→ MATERIAL FOR THE TASK:
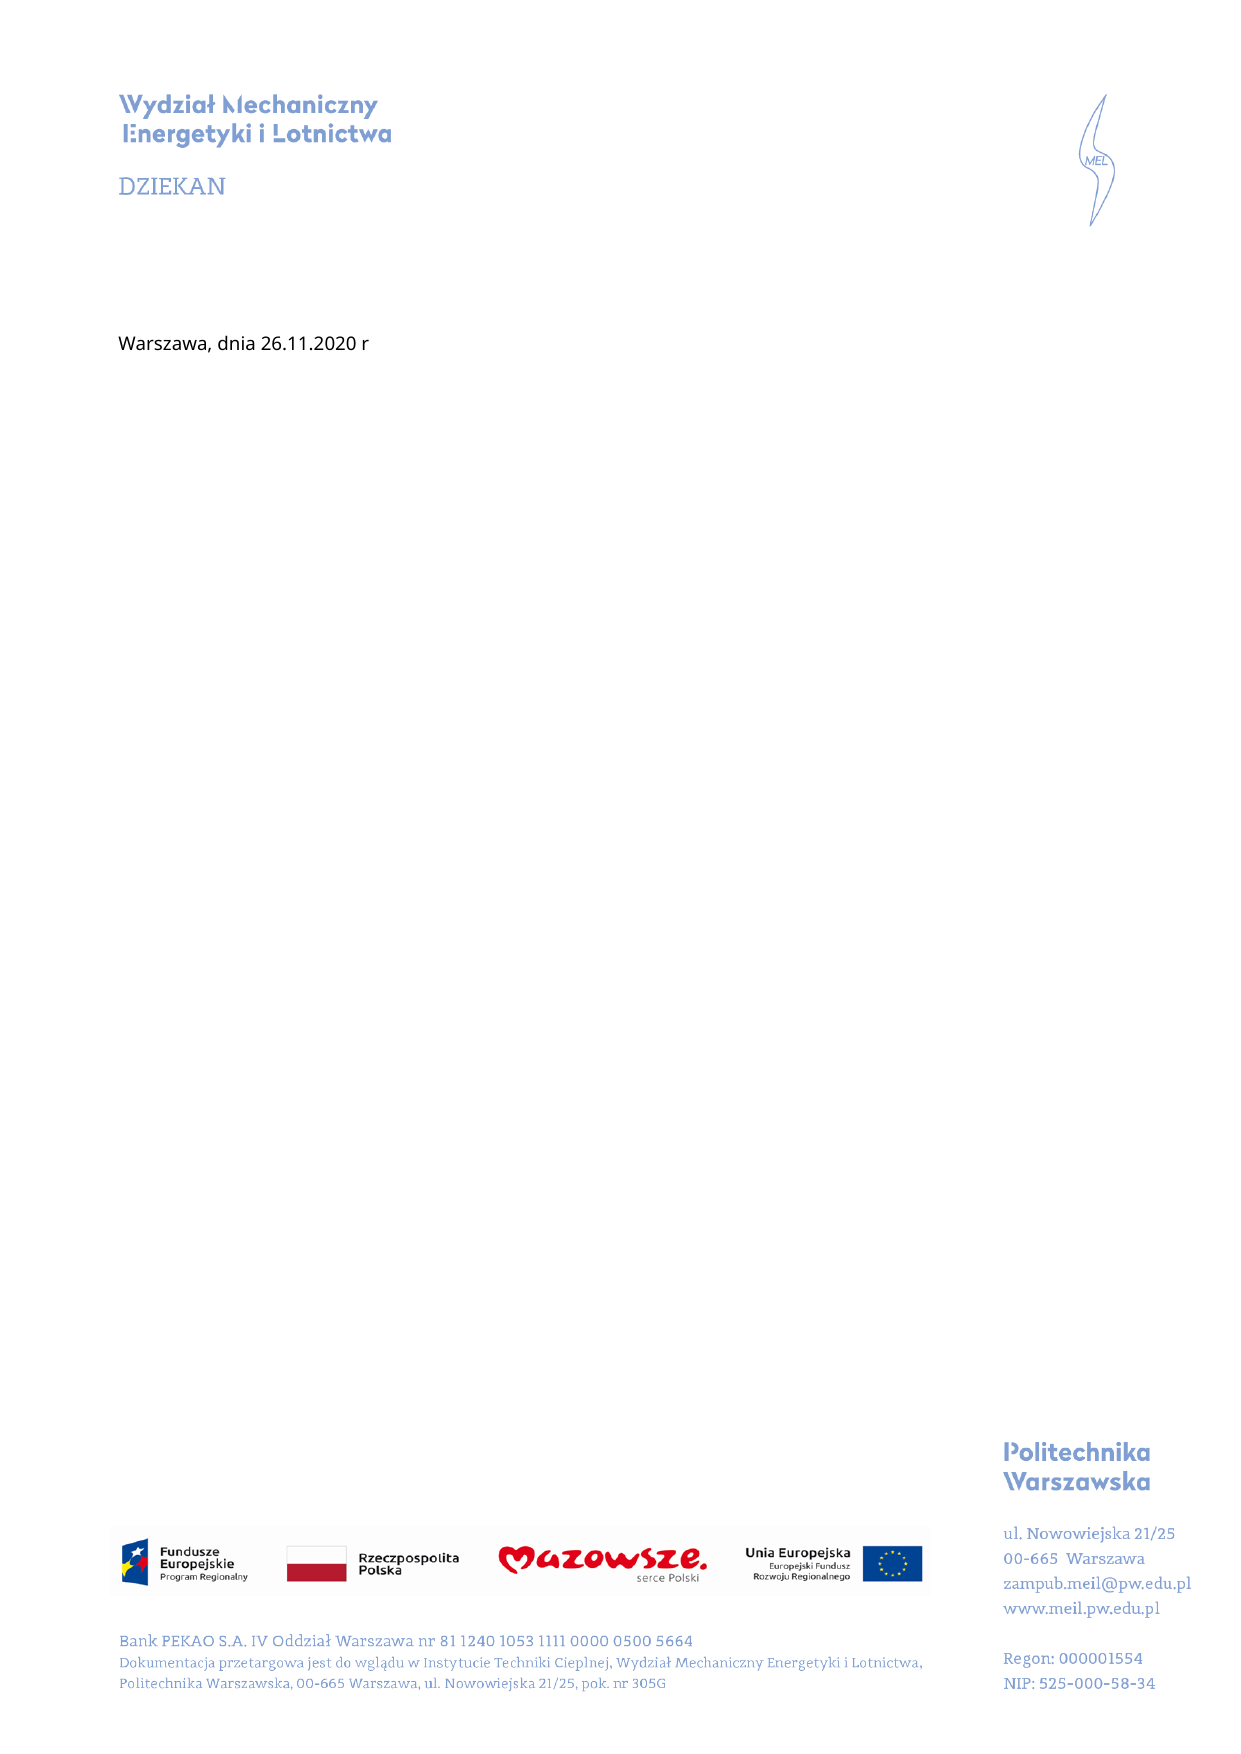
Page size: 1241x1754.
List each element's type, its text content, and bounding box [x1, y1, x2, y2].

text Warszawa, dnia 26.11.2020 r [118, 331, 980, 356]
picture [1, 1, 1236, 226]
picture [108, 1442, 1236, 1749]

→ TO-DO ITEM: Your answer must be an exact copy of the records above, with no pictures included.

→ REPLY TO THE TASK:
Page size: 1241x1754.
List each element's type, its text content, and bounding box [x1, y1, x2, y2].

text Warszawa, dnia 26.11.2020 r [118, 331, 980, 356]
picture [1, 1, 1236, 226]
picture [108, 1442, 1236, 1749]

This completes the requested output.